Ma le interpretazioni rabbiniche più antiche (I-II secolo d.C.) parlano di un sacrificio avvenuto, di un Abramo che non avrebbe fermato la propria mano e avrebbe realmente ucciso il figlio. Secondo alcune tradizioni giudaiche, il sacrificio di Isacco ebbe luogo nell’ora in cui più tardi sarebbe avvenuto il sacrificio degli agnelli nel tempio, e la liturgia di Pasqua univa il gesto di Abramo al sacrificio dell’agnello. Alcuni testi suggeriscono che Abramo abbia veramente immolato Isacco, ma che Dio lo abbia poi risuscitato; e che il sangue della ‘aqeda di Isacco liberi Israele dal castigo.
Isacco: un sacrificio pasquale? Il terzo giorno
Inoltre, sono importanti le menzioni scritturali ripetute, in contesti di intervento salvifico divino, del “terzo giorno” in cui Dio si fa presente all’uomo, al suo popolo: infatti, Gn 22,4 inaugura la serie dei “terzi giorni” in cui si manifesta l’intervento di Dio (con Gn 40,20: il riscatto di Giuseppe nella festa del genetliaco del faraone; Es 19,11.16: la manifestazione di Dio al Sinai; 2Re 20,5.8: la guarigione di Ezechia; Est 5,1: l’impetrazione di Ester al re; Os 6,2: il risorgimento nazionale di Israele).
Questo primo “terzo giorno” non ci può far dimenticare il contesto di resurrezione in cui Eb 11,17 ss. pone la speranza di Abramo riguardo al figlio: «Per mezzo della fede… Abramo, messo alla prova, ha offerto Isacco, ed è il suo figlio unico, che egli offriva in sacrificio, lui che era il depositario delle promesse, lui a cui era stato detto: È attraverso Isacco che tu avrai una posterità che porti il tuo nome. Dio, pensava, è capace anche di resuscitare i morti; è perciò che egli riebbe suo figlio, e ciò fu un simbolo» (Eb 11,17 ss.).

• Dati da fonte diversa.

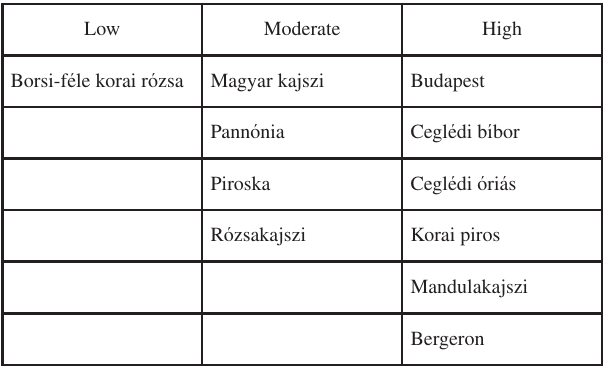
Table 2: Monilinia spp. susceptibility classes of apricot cultivars (Kecskemét, means of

Abramo è andato dunque al di là del figlio, nella promessa rinnovata di una discendenza «come le stelle del cielo e come la sabbia che è in riva al mare» (v. 17) e di una benedizione per «tutte le nazioni della terra» (v. 18). Bachja (BACHJA Ibn PAKUDA, Commento al Pentateuco su Es 19,13, Varsavia 1853) e J. Caro (JOSEPH CARO, Toledhoth Jzchak a Genesi 22,13, Costantinopoli 1518) sostengono anche che l’ariete risuscitò: il sacrificio di Isacco si svolge in un contesto di vita totale.